信仰生活を長年続けてきた人の中に「信じて従ってきたのに、なぜ?」と、現実を嘆く人がいます。もちろん、弱音を吐かない限り、外部の人には分からないのですが、当人にとっては、信仰の土台を揺るがす大きな問題になります。
期待と現実のギャップ
全能の神様を信じると、神様に期待するダイナミックな人生が始まります。大きなビジョンが与えられることもあります。そのビジョンの実現に向かって生きるとき、神様の御旨に従って生きる充実感が得られるかもしれません。
しかし、現実は期待したように進まず、次第に「信じてきたのに、なぜ?」と神様に訴えることがよく起こります。つらい時かもしれませんが、実はこのような時こそ、より深い神様の恵みを知る機会になります。
自ら十字架を選び取り、自力で背負っていないか?
そんな時、これまでのつらかったことや将来に対する不安をいったん置き、今の自分を探ってみたいものです。
だれでもわたしについて来たいと思うなら、自分を捨て、日々自分の十字架を負って、わたしに従って来なさい。(ルカの福音書9章23節)
この箇所だけを読むと、信仰生活とは、自分の希望や願いを捨て、神様に喜ばれる働きに献身することだと思うかもしれません。私たちは、幼い頃から目標に向かって努力するよう教えられていますので、信仰生活も自力で切り開こうと考えがちです。頑張れば、神様も助けてくれると本気でアドバイスする人もいます。
しかし、イエス・キリストに従う歩みを自分の選択や努力で成し遂げようとするなら、それは、もはや信仰生活ではありません。人はそもそも自分を捨てることも、自分の十字架を見付けることも、またそれを負ってイエス・キリストに従うことも、到底できないことをまず心に留めたいと思います。
イエス・キリストは、自ら十字架を負ったわけではない
父がわたしにおられ、わたしも父にいることを、あなたがたが知り、また深く理解するようになるためです。(ヨハネの福音書10章38節)
イエス・キリストは、父なる神といつも共におられました。彼の中に父なる神がおられ、父なる神の中に彼がいたので、彼は父なる神の御旨のままに歩むことができました。彼が自分で十字架を負ったのではなく、父なる神が彼に十字架を負わせたのです。
私たちの主であり模範であるイエス・キリストが、自分で十字架を負ったのでないなら、私たちが自分の十字架を自ら負うことなどできるはずがありません。
自分を捨てることができるのか?
自分の希望や願いを捨てることと自分を捨てることは違います。自分を捨てることは人が自力で行えることでは決してありません。しかし、私たちがイエス・キリストを信じたとき、私たちの思いとは関係なく、次のようなことが私たちの内で実現します。

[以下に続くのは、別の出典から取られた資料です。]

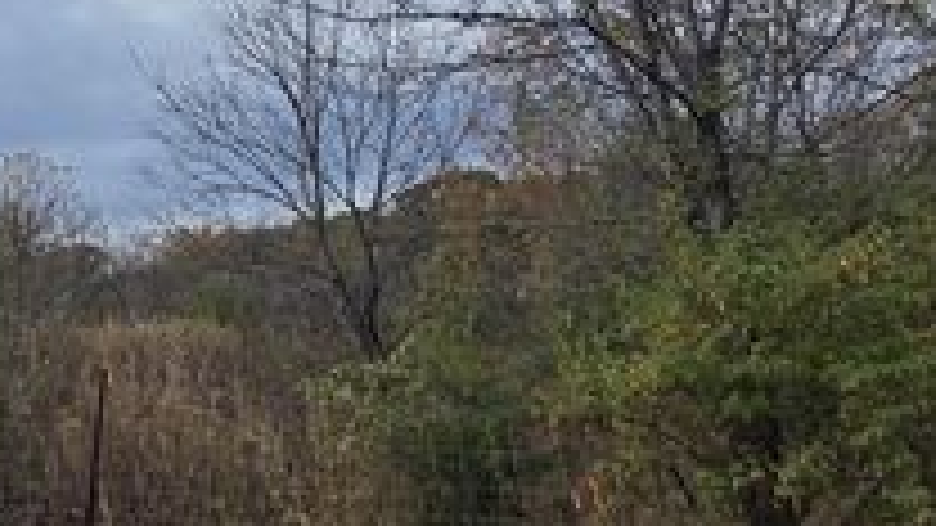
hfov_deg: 53.5
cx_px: 166
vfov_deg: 33.5
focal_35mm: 34
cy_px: 92
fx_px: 844
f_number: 2.2
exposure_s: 1/2929
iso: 50
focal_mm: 2.2
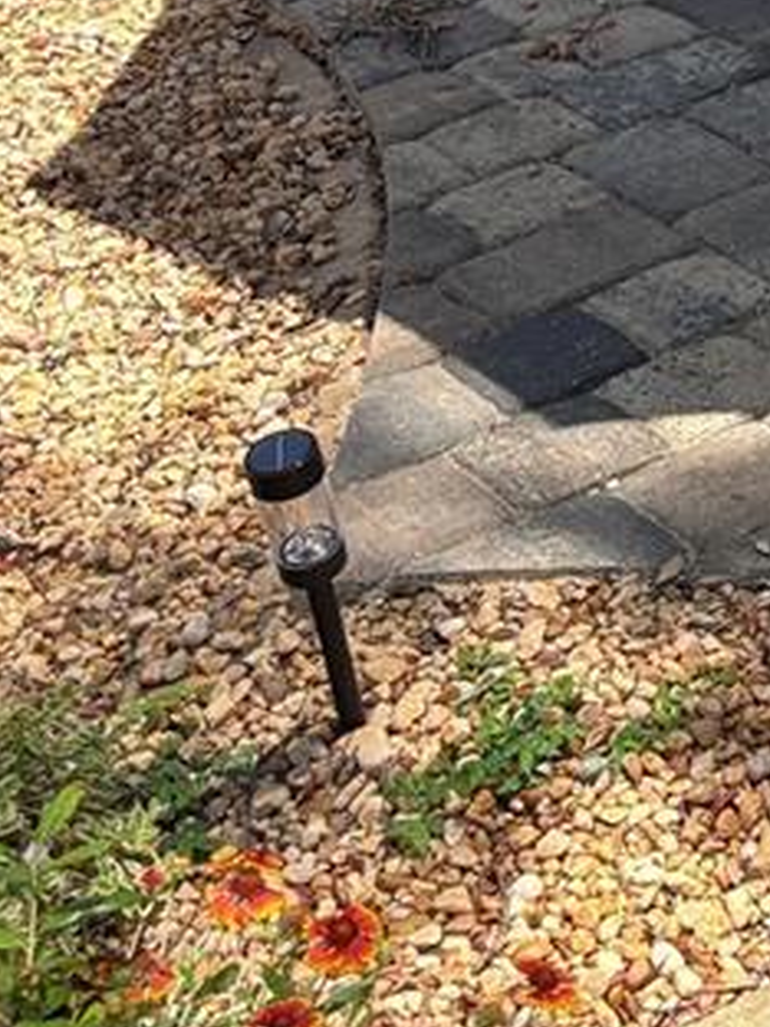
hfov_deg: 13.1
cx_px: 1474
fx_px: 2966
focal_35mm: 100
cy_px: -290
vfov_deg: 18.4
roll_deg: -0.4
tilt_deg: -16.1
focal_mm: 5.96
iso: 50
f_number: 1.6
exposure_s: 1/910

私たちは既に捨てられています。
私たちは、キリストの死にあずかるバプテスマによって、キリストとともに葬られたのです。それは、ちょうどキリストが御父の栄光によって死者の中からよみがえられたように、私たちも、新しいいのちに歩むためです。(ローマ人への手紙6章4節)
もちろん、既に自分が死んでいる(捨てられている)とは感じないかもしれません。まして、新しいいのちを実感できないかもしれません。しかし、聖書のことばですから、私たちが実感できなくても、実際に私たちの中に起こっているのです。
まず、自分の内にある天国を味わおう
私たちは、イエス・キリストを信じたとき、既に死んで捨てられ、神様の子どもとしてイエス・キリストの復活のいのち(永遠のいのち)にあずかるものにされているのです。
あなたがたは、人を再び恐怖に陥れる、奴隷の霊を受けたのではなく、子とする御霊を受けたのです。この御霊によって、私たちは「アバ、父」と叫びます。御霊ご自身が、私たちの霊とともに、私たちが神の子どもであることを証ししてくださいます。(ローマ人への手紙8章15、16節)
その原点に帰り、内住の聖霊の声に耳を傾け、創造主である偉大な神様と親しく交わることができるなら、与えられた自分の十字架を負ってイエス・キリストに従う歩みは、実に楽しく、天国の心地となってくるでしょう。
日本の各地におられる信仰者の歩みが祝福され、神様の栄光が現されますように・・・。